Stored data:

——————————

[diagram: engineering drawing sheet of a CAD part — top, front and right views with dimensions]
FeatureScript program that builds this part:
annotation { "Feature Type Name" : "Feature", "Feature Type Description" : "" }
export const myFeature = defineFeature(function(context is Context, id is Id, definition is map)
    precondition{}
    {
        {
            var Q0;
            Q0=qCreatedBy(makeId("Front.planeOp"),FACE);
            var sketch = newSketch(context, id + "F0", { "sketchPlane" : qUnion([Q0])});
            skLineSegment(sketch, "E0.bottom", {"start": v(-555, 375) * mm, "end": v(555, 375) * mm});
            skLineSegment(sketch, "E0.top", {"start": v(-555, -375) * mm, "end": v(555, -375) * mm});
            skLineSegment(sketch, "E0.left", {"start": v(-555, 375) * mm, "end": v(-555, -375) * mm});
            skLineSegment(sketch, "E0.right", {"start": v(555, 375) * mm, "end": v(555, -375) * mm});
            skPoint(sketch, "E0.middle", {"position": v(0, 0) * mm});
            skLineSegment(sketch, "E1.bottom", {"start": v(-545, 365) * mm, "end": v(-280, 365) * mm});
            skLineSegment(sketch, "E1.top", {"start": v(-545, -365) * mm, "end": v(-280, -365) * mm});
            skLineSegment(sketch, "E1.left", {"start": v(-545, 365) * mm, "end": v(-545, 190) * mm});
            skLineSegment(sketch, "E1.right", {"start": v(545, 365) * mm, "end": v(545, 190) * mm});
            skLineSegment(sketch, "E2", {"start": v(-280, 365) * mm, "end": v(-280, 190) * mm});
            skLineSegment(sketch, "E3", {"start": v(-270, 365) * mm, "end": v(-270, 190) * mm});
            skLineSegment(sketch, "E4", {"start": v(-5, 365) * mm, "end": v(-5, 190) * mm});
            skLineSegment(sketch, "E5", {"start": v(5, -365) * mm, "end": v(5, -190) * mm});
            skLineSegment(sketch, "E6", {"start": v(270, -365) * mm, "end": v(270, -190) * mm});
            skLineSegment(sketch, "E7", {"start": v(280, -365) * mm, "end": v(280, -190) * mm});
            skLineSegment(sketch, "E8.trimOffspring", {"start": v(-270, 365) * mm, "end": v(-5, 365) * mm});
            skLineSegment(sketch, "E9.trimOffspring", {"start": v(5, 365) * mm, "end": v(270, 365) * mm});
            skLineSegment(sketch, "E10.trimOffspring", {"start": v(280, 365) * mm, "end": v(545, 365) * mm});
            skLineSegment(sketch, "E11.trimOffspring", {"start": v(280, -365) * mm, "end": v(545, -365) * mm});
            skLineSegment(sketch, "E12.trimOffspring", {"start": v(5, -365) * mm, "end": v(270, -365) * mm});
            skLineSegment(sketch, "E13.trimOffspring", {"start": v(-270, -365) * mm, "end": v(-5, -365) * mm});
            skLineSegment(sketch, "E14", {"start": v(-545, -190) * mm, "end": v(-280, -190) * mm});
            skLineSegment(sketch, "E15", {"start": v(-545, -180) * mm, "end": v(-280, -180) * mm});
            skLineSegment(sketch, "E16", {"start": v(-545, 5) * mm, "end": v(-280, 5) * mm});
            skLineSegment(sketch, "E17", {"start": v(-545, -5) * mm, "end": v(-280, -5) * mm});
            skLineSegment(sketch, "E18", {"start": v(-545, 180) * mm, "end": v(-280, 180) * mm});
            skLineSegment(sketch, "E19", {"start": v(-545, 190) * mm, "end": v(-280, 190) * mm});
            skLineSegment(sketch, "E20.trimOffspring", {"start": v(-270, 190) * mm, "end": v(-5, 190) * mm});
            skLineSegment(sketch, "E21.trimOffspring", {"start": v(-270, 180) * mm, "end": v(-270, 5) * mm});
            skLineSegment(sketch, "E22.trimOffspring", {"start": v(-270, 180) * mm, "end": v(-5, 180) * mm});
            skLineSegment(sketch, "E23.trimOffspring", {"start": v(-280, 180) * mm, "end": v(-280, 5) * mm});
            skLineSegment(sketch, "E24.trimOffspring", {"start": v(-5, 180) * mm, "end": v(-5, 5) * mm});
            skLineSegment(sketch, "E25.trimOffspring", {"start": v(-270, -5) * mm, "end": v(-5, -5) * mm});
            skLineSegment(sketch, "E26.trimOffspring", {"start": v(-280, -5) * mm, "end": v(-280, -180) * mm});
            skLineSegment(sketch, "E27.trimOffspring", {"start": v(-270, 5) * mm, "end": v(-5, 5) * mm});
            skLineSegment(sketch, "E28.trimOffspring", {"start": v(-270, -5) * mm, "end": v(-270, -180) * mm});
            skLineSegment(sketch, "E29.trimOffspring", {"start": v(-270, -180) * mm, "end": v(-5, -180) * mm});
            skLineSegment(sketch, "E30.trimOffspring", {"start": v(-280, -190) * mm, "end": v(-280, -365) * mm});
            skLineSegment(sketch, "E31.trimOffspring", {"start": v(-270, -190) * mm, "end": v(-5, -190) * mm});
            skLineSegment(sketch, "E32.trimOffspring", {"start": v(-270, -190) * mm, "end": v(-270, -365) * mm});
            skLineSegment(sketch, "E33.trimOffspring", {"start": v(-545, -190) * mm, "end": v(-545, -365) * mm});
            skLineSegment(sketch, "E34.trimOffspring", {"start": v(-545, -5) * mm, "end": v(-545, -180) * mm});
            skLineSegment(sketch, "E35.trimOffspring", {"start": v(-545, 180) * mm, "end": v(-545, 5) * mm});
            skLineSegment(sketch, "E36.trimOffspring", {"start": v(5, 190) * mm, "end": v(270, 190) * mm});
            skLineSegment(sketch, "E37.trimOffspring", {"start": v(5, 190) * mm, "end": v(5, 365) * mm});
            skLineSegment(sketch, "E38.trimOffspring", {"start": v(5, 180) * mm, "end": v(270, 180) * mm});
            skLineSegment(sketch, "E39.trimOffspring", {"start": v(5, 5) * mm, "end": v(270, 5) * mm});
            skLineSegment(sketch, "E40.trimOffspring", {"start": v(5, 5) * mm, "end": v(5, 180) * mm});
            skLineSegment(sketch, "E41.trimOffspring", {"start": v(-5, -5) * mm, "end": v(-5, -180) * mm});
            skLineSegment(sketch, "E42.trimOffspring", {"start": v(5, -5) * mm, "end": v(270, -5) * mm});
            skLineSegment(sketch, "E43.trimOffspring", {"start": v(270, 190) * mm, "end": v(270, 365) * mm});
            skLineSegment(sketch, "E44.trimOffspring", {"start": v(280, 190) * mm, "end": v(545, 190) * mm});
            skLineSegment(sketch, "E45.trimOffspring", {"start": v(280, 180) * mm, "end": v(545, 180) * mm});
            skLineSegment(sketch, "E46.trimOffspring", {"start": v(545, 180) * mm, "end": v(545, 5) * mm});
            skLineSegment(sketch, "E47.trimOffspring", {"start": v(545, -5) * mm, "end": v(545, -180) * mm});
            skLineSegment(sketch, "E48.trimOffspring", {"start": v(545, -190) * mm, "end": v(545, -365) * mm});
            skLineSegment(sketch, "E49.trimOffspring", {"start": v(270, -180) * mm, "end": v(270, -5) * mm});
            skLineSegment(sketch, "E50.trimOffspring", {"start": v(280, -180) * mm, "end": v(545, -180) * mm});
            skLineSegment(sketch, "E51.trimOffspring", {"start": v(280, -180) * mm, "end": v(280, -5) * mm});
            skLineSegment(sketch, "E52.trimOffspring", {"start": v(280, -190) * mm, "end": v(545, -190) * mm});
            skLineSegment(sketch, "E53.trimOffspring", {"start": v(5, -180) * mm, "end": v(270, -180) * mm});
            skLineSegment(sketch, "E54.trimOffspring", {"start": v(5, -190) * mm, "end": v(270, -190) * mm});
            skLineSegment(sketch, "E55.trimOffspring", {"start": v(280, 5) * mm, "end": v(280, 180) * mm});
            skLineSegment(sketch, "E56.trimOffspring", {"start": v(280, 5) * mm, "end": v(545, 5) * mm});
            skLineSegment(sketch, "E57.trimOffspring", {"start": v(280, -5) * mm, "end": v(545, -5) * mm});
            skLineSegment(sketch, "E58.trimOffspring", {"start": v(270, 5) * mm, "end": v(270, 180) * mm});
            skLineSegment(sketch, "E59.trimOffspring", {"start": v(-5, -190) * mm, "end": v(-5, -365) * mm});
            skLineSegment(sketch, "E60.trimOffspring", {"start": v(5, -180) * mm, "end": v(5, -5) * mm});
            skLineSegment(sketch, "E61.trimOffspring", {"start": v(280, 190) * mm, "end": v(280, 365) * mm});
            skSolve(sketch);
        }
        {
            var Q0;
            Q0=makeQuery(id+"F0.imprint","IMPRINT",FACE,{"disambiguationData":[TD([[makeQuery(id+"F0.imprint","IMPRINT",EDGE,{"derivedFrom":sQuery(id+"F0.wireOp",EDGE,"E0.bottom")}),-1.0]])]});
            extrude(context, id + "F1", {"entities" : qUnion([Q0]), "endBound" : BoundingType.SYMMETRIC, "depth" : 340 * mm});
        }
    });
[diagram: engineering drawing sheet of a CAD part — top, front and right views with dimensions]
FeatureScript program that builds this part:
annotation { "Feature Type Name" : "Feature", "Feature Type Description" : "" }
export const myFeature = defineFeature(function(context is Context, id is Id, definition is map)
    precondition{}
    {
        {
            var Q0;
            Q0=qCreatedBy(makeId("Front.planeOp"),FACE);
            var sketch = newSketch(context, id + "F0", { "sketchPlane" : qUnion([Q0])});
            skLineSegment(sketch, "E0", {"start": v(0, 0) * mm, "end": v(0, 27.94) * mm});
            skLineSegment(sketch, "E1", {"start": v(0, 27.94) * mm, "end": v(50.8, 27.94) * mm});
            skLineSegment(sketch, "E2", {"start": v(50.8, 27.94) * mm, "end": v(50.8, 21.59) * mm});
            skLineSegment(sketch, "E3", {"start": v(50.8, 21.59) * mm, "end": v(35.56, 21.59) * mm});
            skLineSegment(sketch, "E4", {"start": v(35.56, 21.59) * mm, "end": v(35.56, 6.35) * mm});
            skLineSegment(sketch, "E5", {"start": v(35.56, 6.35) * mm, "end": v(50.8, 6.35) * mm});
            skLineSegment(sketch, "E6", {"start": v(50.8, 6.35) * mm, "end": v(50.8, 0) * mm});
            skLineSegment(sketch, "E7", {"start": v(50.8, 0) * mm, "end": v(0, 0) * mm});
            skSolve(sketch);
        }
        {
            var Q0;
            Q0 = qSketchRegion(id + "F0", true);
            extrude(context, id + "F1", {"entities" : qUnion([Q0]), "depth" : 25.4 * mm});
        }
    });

——————————

### [Task]
Extract every line from the entries above that contains the string "depth". Treat uppercase and lowercase as different.

### [Answer for the task]
            extrude(context, id + "F1", {"entities" : qUnion([Q0]), "endBound" : BoundingType.SYMMETRIC, "depth" : 340 * mm});
            extrude(context, id + "F1", {"entities" : qUnion([Q0]), "depth" : 25.4 * mm});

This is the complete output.